Not long ago, I was standing in line at a pharmacy when a young woman ahead of me realized she was four dollars short and could not afford her prescription. She was embarrassed, upset, and on the verge of tears. I quietly stepped forward, put my arm around her shoulder, and told her, “I have the four dollars. Please get your prescription.” She tried to refuse, but I insisted. We ended up hugging each other in the middle of CVS — two strangers connected by one small act of humanity.
That moment reminded me that kindness is never small. Especially now.
We are living in a world where people are exhausted, anxious, lonely, polarized, grieving, distracted, and often starving for human connection. The opportunity to be kind presents itself dozens of times every day, to the cashier, the waiter, the overwhelmed mother, the aging neighbor, the person standing behind you in the grocery line, or the friend quietly struggling in silence.
I have also become deeply aware of how much people need to know they mattered in someone else’s life. This year, instead of making a typical New Year’s resolution, I made a different commitment. I created a list of 52 people who have touched my heart or changed my life in some meaningful way. Every Friday, I send one handwritten card that simply says: “You matter.”
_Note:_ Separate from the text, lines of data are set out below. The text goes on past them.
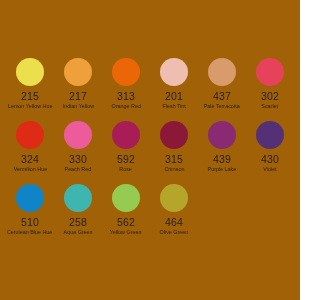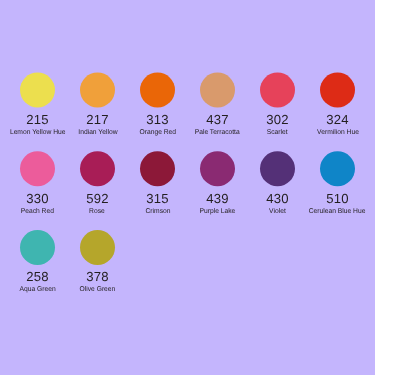--- a/index.html
+++ b/index.html
@@ -11,21 +11,21 @@
     height: 300px;
     background: #ffffff;
     font-family: "Liberation Sans", sans-serif;
     overflow: hidden;
   }
 
   #swatch-chart {
     position: relative;
     width: 300px;
     height: 300px;
-    background: #c4b5fd;
+    background: #a16207;
     box-sizing: border-box;
   }
 
   .grid {
     position: absolute;
     left: 6px;
     top: 58px;
     width: 288px;
     display: grid;
     grid-template-columns: repeat(6, 48px);
@@ -83,20 +83,25 @@
         <div class="dot" style="background: rgb(240, 160, 58);"></div>
         <div class="code">217</div>
         <div class="cname">Indian Yellow</div>
       </div>
       <div class="cell">
         <div class="dot" style="background: rgb(234, 102, 7);"></div>
         <div class="code">313</div>
         <div class="cname">Orange Red</div>
       </div>
       <div class="cell">
+        <div class="dot" style="background: rgb(238, 191, 177);"></div>
+        <div class="code">201</div>
+        <div class="cname">Flesh Tint</div>
+      </div>
+      <div class="cell">
         <div class="dot" style="background: rgb(217, 154, 108);"></div>
         <div class="code">437</div>
         <div class="cname">Pale Terracotta</div>
       </div>
       <div class="cell">
         <div class="dot" style="background: rgb(230, 66, 90);"></div>
         <div class="code">302</div>
         <div class="cname">Scarlet</div>
       </div>
       <div class="cell">
@@ -133,18 +138,23 @@
         <div class="dot" style="background: rgb(15, 133, 200);"></div>
         <div class="code">510</div>
         <div class="cname">Cerulean Blue Hue</div>
       </div>
       <div class="cell">
         <div class="dot" style="background: rgb(63, 181, 176);"></div>
         <div class="code">258</div>
         <div class="cname">Aqua Green</div>
       </div>
       <div class="cell">
+        <div class="dot" style="background: rgb(149, 203, 81);"></div>
+        <div class="code">562</div>
+        <div class="cname">Yellow Green</div>
+      </div>
+      <div class="cell">
         <div class="dot" style="background: rgb(181, 166, 43);"></div>
-        <div class="code">378</div>
+        <div class="code">464</div>
         <div class="cname">Olive Green</div>
       </div>
     </div>
 </div>
 
 </body></html>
Inside, I write about how that person influenced me, encouraged me, loved me, inspired me, supported me, or changed my journey. It is one of the most meaningful things I have ever done. At this stage of life, I no longer want to assume people know how much they matter to me. I want them to hear it while we are both still here.
What I have become at 80 is not someone chasing success in the traditional sense. I have become someone who wants to leave emotional fingerprints on people’s lives. Someone who believes purpose without kindness is empty. Someone who understands that influence is not about followers or status — it is about lifting people up, making them feel valued, and reminding them they are not invisible.
In the end, I believe “mattering matters.” And if I can leave behind anything of lasting value, I hope it is that people walked away knowing they were seen, appreciated, encouraged, and loved.